▶ [What to produce]: Reproduce word for word the lines between the one containing "right shoulder: (212, 297)" and the end of the entries below, both inclusive; leave out pictures.
Data for analysis Block Start
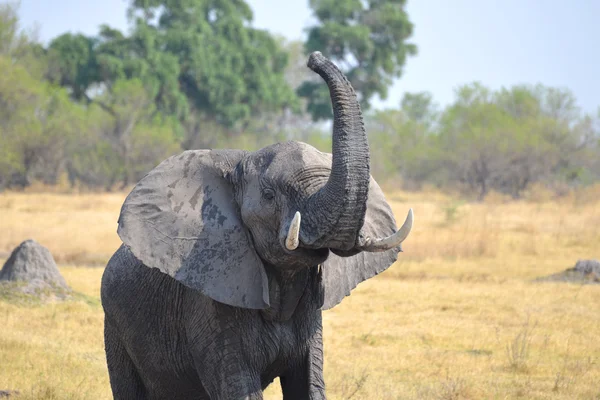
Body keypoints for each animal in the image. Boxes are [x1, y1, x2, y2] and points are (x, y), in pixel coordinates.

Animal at [102, 51, 412, 398]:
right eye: (268, 195)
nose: (314, 57)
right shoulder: (212, 297)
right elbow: (238, 386)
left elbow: (309, 383)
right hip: (115, 328)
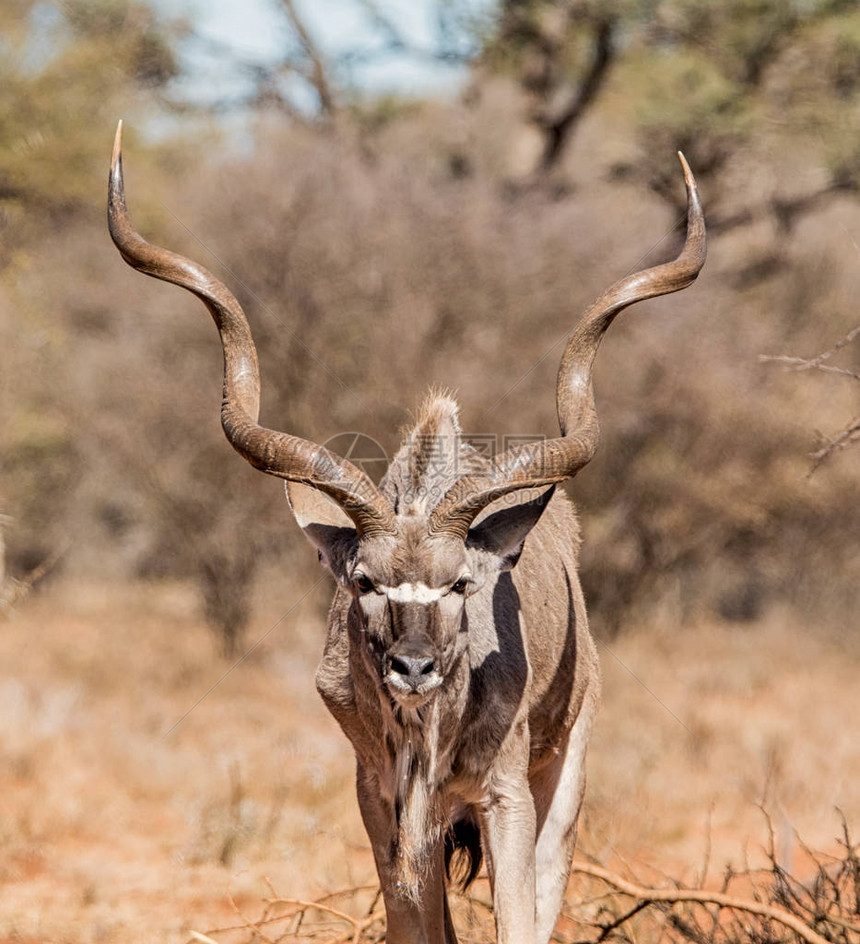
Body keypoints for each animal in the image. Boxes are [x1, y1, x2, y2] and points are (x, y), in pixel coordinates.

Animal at [107, 121, 704, 940]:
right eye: (365, 581)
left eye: (460, 584)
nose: (413, 669)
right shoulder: (380, 798)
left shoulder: (505, 793)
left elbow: (520, 920)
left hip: (566, 769)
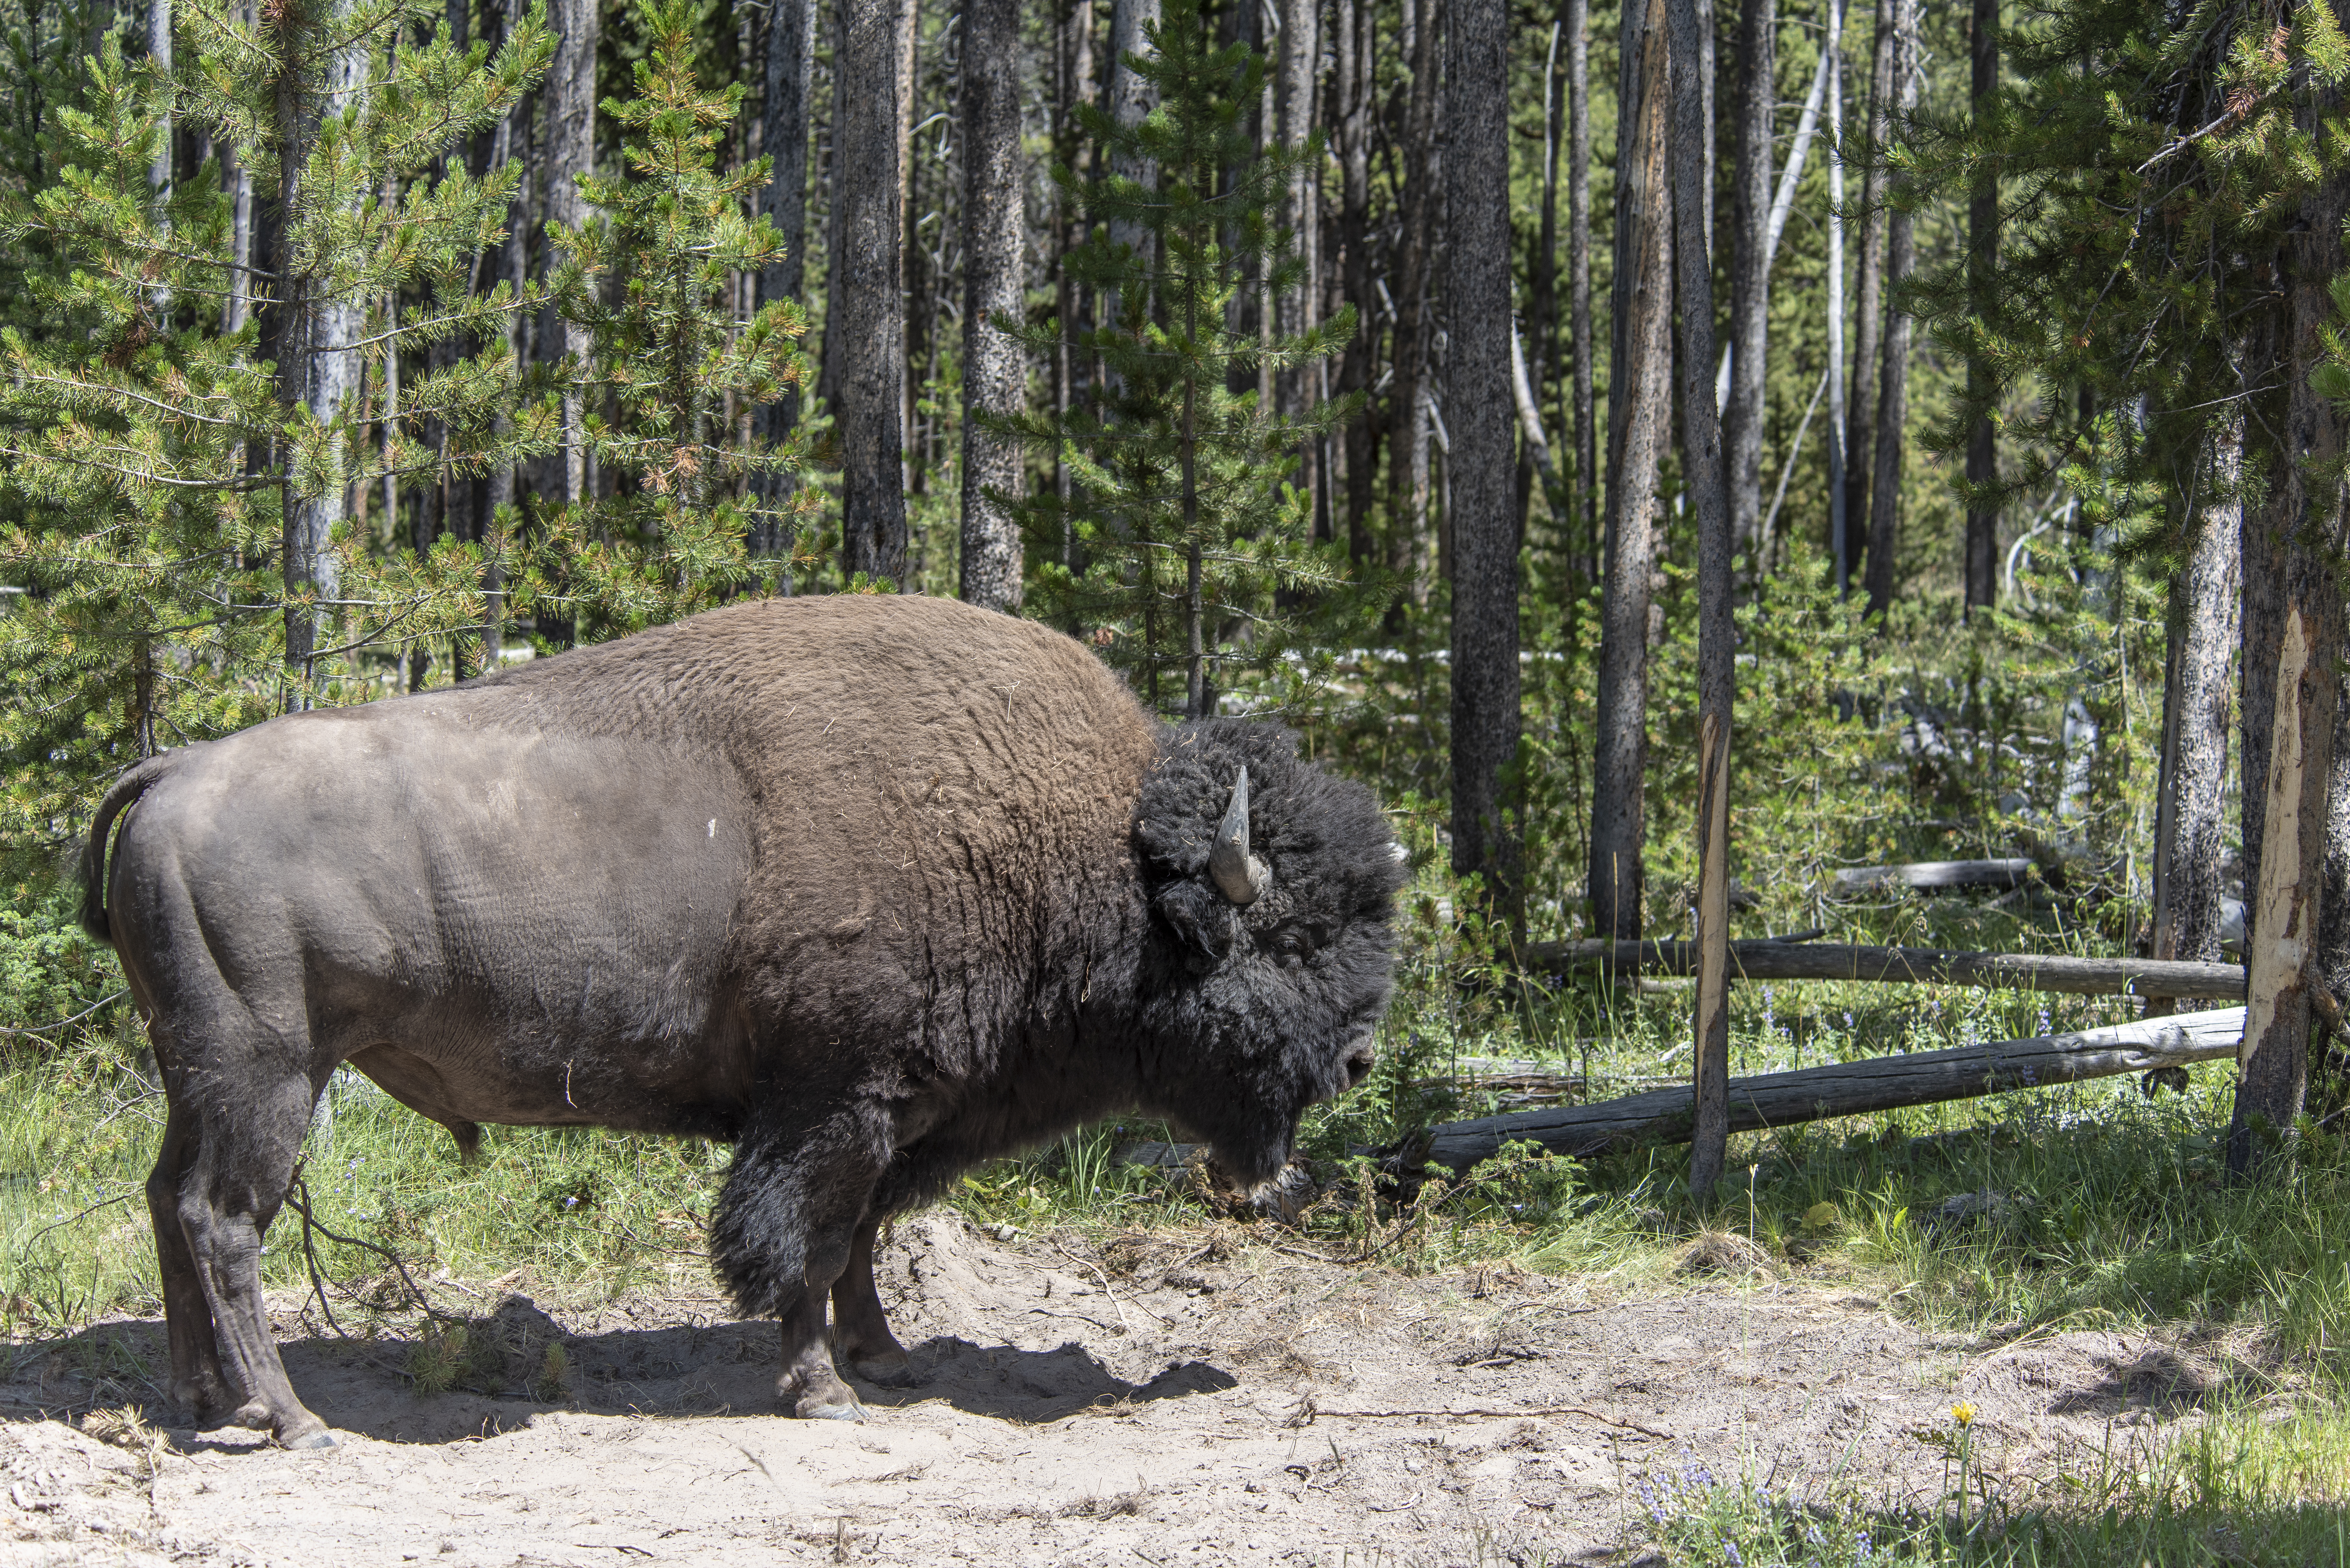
Data for analysis Block End
▶ [Task result]:
right shoulder: (212, 297)
right elbow: (238, 386)
left elbow: (309, 383)
right hip: (115, 328)
Body keypoints for each animal in the image. Boxes are [x1, y1, x2, y2] and points are (x, y), in pixel coordinates.

Animal at [107, 121, 704, 940]:
right eye: (365, 581)
left eye: (460, 584)
nose: (413, 669)
right shoulder: (380, 798)
left shoulder: (505, 793)
left elbow: (520, 920)
left hip: (566, 769)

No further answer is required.